Material shown START
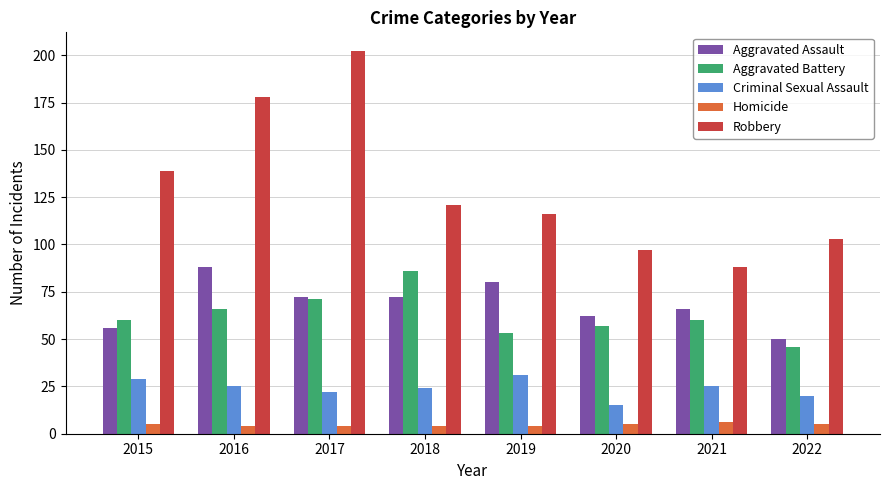

What is the spread (max minus min) of values at 2018?

117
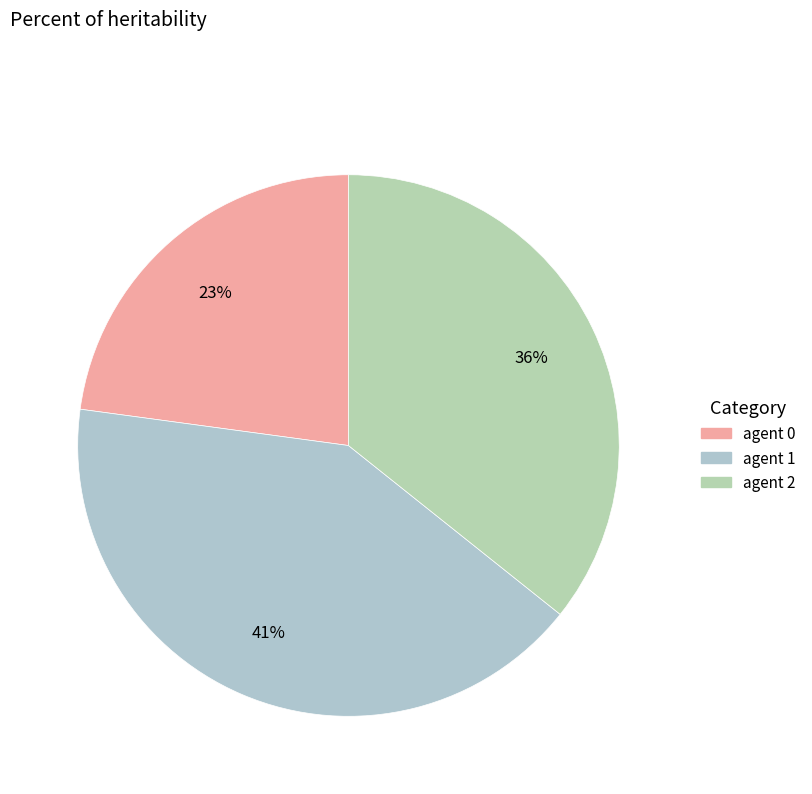

Count the number of slices in the pie.

3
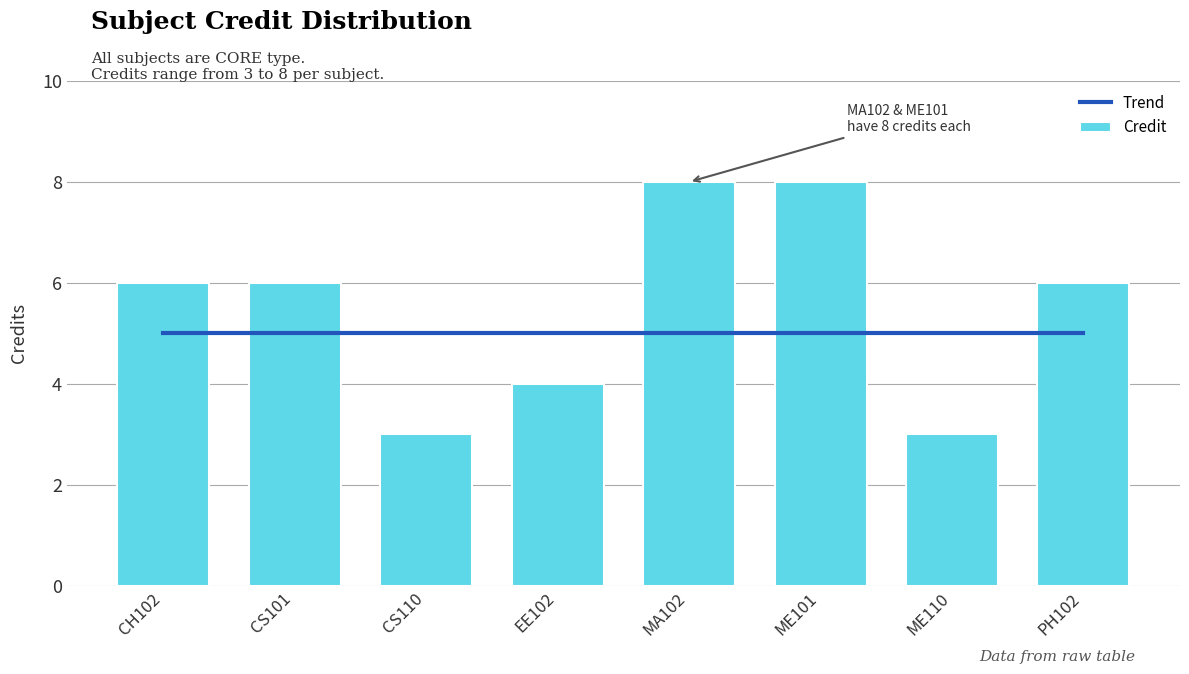

At which category is the sum across all series the highest?

MA102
Material shown END
▶ **What is expected**
Could you swap "highest" for "largest" in the stretch from the line containing "At which category" through the end of the items and give those lines again with nothing else changed?

▶ **Exercise solution**
At which category is the sum across all series the largest?

MA102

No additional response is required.